**How to complete this task**
Only lines holding the string "After" are wanted; copy each one from the material.

___

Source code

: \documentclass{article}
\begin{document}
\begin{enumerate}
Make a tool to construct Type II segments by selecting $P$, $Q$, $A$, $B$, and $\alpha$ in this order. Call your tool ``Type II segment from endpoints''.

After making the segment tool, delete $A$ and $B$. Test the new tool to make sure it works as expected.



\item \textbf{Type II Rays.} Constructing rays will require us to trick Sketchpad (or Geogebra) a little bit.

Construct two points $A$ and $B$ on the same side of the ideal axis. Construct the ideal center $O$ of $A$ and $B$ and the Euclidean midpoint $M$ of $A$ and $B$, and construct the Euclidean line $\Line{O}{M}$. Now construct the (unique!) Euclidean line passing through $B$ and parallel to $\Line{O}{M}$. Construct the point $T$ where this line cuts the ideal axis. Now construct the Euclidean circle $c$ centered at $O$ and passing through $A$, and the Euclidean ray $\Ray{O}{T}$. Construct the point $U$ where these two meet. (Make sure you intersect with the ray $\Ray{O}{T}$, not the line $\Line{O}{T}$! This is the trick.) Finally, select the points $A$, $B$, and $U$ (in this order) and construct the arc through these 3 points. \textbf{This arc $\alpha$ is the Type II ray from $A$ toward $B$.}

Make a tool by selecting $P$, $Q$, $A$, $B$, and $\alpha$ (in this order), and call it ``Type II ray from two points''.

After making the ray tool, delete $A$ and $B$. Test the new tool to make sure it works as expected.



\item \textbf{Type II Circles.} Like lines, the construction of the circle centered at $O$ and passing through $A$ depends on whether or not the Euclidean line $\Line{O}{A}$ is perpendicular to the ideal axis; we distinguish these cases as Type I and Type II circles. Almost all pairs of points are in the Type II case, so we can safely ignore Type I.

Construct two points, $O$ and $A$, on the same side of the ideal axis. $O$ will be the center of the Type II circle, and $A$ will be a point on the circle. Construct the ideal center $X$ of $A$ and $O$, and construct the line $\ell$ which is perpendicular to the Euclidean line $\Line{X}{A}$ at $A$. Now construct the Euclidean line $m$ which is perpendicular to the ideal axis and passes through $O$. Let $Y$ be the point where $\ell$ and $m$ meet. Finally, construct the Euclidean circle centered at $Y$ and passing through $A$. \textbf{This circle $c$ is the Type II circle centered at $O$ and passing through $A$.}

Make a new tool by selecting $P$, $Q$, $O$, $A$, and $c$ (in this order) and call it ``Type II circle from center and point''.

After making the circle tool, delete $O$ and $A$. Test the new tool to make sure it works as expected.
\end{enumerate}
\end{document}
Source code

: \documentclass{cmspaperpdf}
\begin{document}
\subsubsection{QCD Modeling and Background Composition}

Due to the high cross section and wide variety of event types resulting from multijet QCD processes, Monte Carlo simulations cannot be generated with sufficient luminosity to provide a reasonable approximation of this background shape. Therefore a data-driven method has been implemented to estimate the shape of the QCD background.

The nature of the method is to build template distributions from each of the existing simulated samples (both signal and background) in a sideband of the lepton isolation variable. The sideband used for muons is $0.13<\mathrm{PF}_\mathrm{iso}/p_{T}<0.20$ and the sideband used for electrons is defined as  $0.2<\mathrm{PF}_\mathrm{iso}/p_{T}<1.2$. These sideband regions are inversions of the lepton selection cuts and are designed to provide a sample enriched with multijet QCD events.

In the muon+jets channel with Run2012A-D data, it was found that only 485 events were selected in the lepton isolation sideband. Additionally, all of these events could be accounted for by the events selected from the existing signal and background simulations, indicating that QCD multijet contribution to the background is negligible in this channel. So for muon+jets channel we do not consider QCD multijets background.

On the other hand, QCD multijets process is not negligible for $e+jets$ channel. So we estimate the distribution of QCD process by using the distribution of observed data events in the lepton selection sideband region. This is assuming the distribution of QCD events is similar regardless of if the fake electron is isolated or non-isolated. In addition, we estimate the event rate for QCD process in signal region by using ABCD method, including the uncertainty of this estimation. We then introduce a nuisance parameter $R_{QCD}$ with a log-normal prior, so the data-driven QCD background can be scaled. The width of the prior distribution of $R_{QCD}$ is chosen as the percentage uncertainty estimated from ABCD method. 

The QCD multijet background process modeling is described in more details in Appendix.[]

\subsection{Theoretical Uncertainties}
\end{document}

___

**Answer box**
After making the segment tool, delete $A$ and $B$. Test the new tool to make sure it works as expected.
After making the ray tool, delete $A$ and $B$. Test the new tool to make sure it works as expected.
After making the circle tool, delete $O$ and $A$. Test the new tool to make sure it works as expected.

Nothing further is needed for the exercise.